• THE DATA:
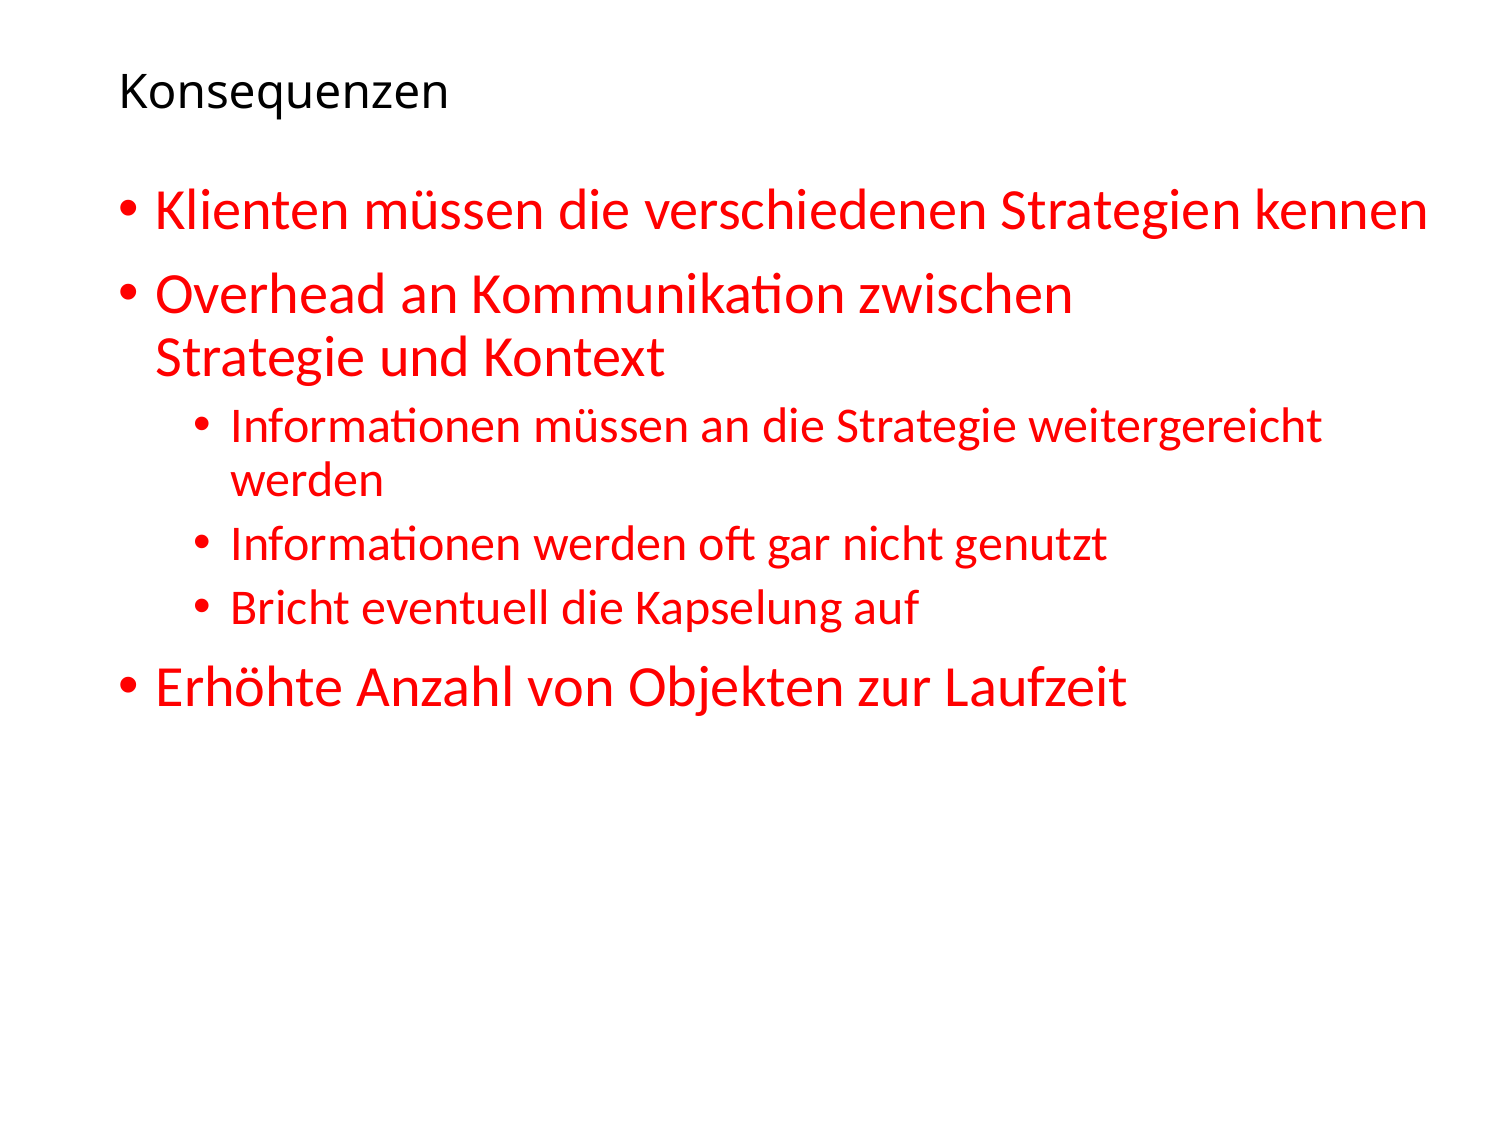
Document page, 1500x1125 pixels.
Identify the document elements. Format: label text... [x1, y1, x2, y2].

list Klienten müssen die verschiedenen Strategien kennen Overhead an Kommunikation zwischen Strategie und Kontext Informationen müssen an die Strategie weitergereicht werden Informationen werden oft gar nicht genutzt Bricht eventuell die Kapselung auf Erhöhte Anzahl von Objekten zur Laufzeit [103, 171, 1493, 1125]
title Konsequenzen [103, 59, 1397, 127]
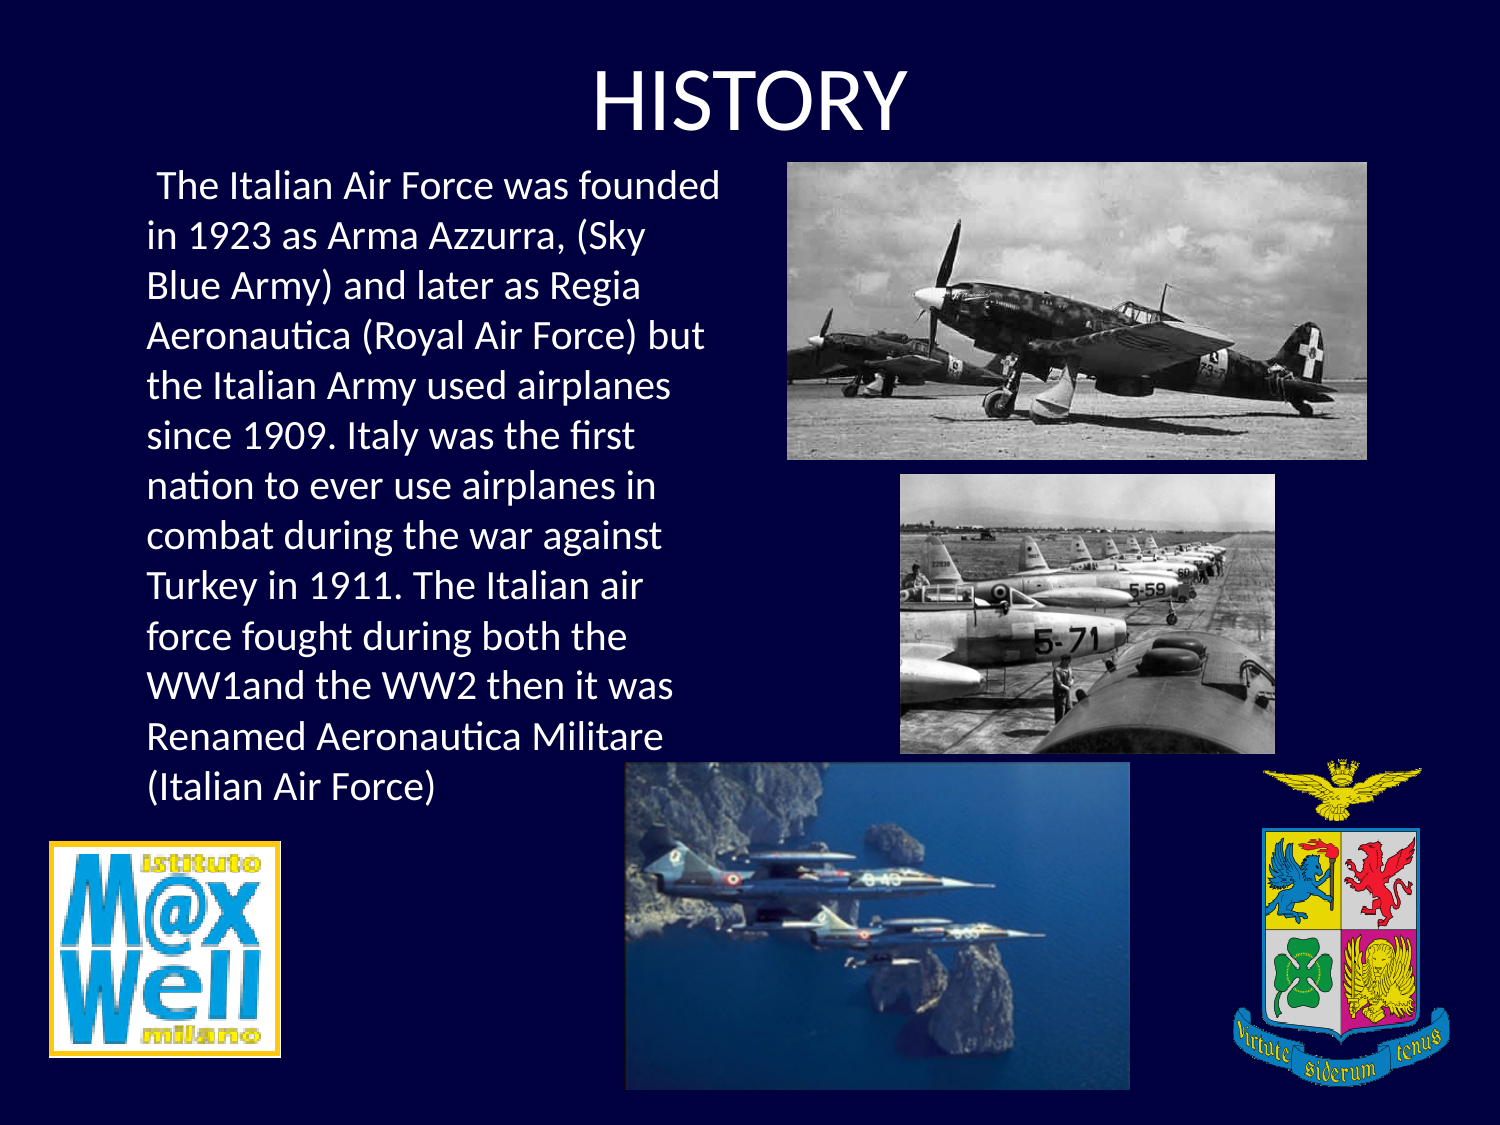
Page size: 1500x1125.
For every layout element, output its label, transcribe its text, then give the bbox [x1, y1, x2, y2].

• YOUR INSTRUCTIONS:
Print, without any change, the line containing "Page size: 1500x1125." and each line after it to the end of the material.

• YOUR RESPONSE:
Page size: 1500x1125.
For every layout element, output its label, transcribe its text, then give the bbox [x1, y1, x2, y2].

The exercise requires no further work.